Without it, every new oblivious algorithm is a one-off construction with custom security proofs. With cipher functors:

  • Functoriality: cA(f ∘ g) = cA(f) ∘ cA(g) — composition of secure operations is secure
  • Natural transformations: Generic ways to convert between different oblivious representations
  • Limits/colimits: Systematic construction of compound oblivious types
  • Monoidal structure: Parallel composition of oblivious computations

This isn’t just elegance—it’s practical abstraction that lets you build complex systems from verified components.

Connection to Hash-Based Oblivious Sets

The cipher-trapdoor-sets paper shows a concrete instantiation:

Hash-Based Oblivious Sets (HBOS) = cipher functor applied to (𝒫(U), ∪, ∅)

The construction:

  1. Start with the powerset monoid (sets with union)
  2. Apply the cipher functor with hash-based Bernoulli maps
  3. Get: Bloom filters with provable privacy guarantees
  4. Bonus: the categorical structure gives you set operations (union, intersection) for free

Novel contribution: Unlike traditional Bloom filters (just data structures), HBOS are oblivious types with:

  • Formal privacy semantics
  • Compositional error bounds
  • Type-safe operations
  • Integration with cipher maps for complex queries

Practical Applications

This framework enables several applications I’m actively developing:

1. Privacy-Preserving Databases

Use cipher maps to build database operators (join, project, select) that work on oblivious data while hiding access patterns.

2. Encrypted Analytics

Aggregation queries (SUM, COUNT, AVG) lift naturally to cipher maps over appropriate monoids.

3. Federated Learning

Gradient aggregation with oblivious types ensures differential privacy without trusted aggregators.

4. Secure Streaming

Process streams with cipher maps over streaming monoids—constant memory, provable privacy.

From Theory to Practice

The beauty of this framework: it’s implementable.
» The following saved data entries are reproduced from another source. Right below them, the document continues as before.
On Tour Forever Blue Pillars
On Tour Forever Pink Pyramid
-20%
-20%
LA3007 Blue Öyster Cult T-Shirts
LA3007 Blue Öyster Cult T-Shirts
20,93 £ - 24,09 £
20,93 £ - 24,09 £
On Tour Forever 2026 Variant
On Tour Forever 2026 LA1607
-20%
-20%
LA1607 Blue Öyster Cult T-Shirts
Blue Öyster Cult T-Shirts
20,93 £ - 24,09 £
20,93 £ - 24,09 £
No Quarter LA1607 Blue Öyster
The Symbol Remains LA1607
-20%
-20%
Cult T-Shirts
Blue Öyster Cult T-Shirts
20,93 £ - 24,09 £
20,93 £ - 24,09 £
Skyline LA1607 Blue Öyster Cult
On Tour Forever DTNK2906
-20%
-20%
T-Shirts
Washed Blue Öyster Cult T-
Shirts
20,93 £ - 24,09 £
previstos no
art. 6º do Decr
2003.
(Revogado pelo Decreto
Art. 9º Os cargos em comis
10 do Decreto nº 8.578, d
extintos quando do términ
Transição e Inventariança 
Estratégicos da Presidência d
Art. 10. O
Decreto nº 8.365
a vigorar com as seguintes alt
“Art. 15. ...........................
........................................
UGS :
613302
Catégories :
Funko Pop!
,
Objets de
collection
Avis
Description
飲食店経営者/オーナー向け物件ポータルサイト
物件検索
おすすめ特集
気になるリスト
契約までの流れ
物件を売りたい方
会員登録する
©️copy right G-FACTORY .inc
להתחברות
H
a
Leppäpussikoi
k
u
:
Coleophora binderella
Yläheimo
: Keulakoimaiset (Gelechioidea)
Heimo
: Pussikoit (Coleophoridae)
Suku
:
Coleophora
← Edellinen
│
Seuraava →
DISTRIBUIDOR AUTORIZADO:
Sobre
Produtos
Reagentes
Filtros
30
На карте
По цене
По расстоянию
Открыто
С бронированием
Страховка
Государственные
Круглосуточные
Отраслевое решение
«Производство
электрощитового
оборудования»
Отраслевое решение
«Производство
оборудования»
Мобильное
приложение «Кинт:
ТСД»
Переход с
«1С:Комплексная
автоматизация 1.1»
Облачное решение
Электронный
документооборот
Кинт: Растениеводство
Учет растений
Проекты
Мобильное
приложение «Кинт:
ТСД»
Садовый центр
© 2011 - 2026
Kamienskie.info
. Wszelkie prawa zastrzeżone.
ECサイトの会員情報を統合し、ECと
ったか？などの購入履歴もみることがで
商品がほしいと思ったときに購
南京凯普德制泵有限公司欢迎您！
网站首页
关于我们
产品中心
A cipher functor isn’t just mathematical abstraction—it’s a design pattern for building oblivious systems:

// Pseudocode sketch
template<typename T>
class CipherFunctor {
    using Cipher = ObliviousBernoulli<T>;

    Cipher lift(T value);
    T approximate_inverse(Cipher cipher);

    // Monoidal operation on ciphers
    Cipher combine(Cipher a, Cipher b);
};

I’m working on C++ implementations using modern template metaprogramming to make cipher types zero-cost abstractions.

Looking Forward

These papers open several research directions:

  1. Higher categories: What about functors between cipher categories?
  2. Dependent types: Can we encode privacy/accuracy trade-offs in the type system?
  3. Effect systems: Track information flow using cipher maps
  4. Compiler integration: Automatically lift regular code to oblivious versions

Why This Matters Now

We’re at an inflection point where:

  • Privacy regulations demand oblivious computing
  • Scale requires approximate algorithms
  • Complexity demands compositional abstractions

Cipher maps provide the mathematical foundation to build these systems correctly.

Instead of:

  • Ad-hoc crypto + hope
  • Custom privacy proofs for each algorithm
  • Non-compositional security guarantees

We get:

  • Principled constructions from category theory
  • Automatic privacy from functoriality
  • Compositional security from categorical structure

Related Papers:


This work synthesizes my research in oblivious computing, type theory, and cryptography into a unified framework. The mathematics is deep, but the payoff is practical: systematic construction of privacy-preserving systems with formal guarantees.